Mirror feature names across the boundary. As the app grows, group within the standard app/ dirs by the same feature nouns the frontend uses — one feature, one greppable name on both sides:

app/Data/Rooms/RoomStateData.php          resources/js/features/rooms/
app/Services/Rooms/RoomService.php
app/Http/Requests/Rooms/CreateRoomRequest.php

This is the proportional step for medium apps — deliberately not full DDD app/Domain/ modules, which are overkill until a project genuinely demands them.
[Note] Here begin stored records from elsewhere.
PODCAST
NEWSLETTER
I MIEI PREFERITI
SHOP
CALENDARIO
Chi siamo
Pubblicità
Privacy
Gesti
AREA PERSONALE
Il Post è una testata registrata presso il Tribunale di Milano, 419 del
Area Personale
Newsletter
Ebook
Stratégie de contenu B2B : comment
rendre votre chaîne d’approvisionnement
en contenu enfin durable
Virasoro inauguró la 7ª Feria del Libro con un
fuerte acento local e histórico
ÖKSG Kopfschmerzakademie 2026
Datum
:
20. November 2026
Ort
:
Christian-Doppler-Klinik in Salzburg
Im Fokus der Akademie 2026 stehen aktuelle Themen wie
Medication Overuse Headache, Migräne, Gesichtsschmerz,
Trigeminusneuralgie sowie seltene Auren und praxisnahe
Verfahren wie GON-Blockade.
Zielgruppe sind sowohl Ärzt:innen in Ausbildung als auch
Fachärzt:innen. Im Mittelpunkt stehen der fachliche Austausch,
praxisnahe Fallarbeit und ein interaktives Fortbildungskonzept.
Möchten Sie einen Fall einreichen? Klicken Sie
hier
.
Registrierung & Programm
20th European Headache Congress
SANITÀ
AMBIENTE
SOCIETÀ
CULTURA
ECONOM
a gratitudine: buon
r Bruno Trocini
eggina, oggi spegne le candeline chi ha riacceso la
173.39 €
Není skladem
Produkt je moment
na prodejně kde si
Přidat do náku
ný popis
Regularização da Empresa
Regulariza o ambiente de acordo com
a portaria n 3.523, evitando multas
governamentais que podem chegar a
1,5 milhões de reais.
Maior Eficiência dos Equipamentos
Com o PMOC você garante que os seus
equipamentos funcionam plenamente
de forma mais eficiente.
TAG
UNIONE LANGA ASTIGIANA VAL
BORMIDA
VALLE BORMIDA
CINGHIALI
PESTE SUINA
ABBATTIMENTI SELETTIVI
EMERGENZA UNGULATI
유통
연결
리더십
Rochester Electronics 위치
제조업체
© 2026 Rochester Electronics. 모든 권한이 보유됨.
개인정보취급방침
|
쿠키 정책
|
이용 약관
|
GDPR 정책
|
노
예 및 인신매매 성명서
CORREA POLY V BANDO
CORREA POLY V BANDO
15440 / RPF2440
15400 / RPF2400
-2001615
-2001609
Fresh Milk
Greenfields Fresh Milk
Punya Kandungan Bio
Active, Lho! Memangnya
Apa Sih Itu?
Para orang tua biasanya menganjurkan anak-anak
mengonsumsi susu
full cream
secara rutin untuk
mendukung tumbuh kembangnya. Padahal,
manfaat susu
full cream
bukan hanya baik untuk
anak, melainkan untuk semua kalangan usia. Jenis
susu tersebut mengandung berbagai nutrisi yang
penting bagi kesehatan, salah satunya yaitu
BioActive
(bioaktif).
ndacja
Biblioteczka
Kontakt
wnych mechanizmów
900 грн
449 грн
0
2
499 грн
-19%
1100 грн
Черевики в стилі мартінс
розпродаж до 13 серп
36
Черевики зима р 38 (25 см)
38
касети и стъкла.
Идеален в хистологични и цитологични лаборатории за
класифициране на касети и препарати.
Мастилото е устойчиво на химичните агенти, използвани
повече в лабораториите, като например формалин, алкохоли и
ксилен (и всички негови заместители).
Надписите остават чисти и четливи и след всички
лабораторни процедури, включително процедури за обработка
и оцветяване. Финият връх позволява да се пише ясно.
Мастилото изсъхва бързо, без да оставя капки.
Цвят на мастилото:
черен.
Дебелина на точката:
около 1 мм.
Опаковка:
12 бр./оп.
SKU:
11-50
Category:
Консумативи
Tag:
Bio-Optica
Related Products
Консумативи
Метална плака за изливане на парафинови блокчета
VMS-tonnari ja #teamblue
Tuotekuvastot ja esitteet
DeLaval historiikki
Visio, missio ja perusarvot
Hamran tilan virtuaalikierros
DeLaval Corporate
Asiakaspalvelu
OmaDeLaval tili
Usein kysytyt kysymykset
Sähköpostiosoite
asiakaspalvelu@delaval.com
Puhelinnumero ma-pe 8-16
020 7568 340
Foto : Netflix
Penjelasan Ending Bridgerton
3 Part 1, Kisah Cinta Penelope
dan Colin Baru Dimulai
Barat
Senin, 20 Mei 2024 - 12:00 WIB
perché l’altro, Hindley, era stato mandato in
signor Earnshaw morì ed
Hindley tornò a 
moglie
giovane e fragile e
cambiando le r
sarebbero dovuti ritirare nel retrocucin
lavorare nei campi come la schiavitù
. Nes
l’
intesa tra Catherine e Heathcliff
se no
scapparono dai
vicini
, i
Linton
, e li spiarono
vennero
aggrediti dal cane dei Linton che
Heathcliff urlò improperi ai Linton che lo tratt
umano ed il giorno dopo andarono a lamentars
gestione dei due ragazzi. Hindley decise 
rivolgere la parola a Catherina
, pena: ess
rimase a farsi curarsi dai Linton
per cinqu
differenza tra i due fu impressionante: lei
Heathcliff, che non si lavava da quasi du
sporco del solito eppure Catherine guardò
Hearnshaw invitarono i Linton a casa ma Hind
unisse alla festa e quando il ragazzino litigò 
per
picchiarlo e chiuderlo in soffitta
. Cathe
4. Local site & dev commands

Every project runs at sitename.localhost (add it to the Apache/hosts config once) and PHP serves on port 80, so the local URL mirrors production's shape. My dev-tools suite handles the XAMPP side of this — vhost/hosts wiring and local-site setup — so a new sitename.localhost is a one-command job:

php artisan serve --host=my-app.localhost --port=80

The daily driver is npm run hot — Vite HMR plus the browser opening itself, via concurrently:

// package.json scripts
{
  "scripts": {
    "dev": "vite",
    "build": "tsc && vite build",
    "preview": "vite preview",
    "hot": "concurrently \"npm run dev\" \"npm run open\"",
    "hot:fresh": "php artisan migrate:fresh --seed",
    "hot:all": "npm run hot:fresh && npm run hot",
    "serve:dev": "php artisan serve --host=my-app.localhost --port=80",
    "open": "start chrome http://my-app.localhost",
    "lint": "eslint resources/js --ext .ts,.tsx",
    "lint:fix": "eslint resources/js --ext .ts,.tsx --fix",
    "format": "prettier --write resources/js"
  }
}
Script Use
npm run hot The everyday loop — Vite HMR + Chrome opens the site directly
npm run hot:fresh Rebuild the DB (migrate:fresh --seed)
npm run hot:all Fresh DB, then straight into the hot loop
# Regenerate TypeScript types after touching a DTO or Enum
php artisan typescript:transform

# Quality gates
vendor/bin/pint --dirty     # PHP style
npm run lint                # ESLint (Airbnb)
npm run format              # Prettier
npx tsc                     # Type check

Tip — Keep Vite's dev server pinned in vite.config.ts (server: { host: '127.0.0.1', port: 5173, hmr: { host: 'localhost', port: 5173 } }) so HMR works reliably when the site itself runs on my-app.localhost. If Vite ever crashes it can leave a stale public/hot file behind — delete it and assets serve from the last build again.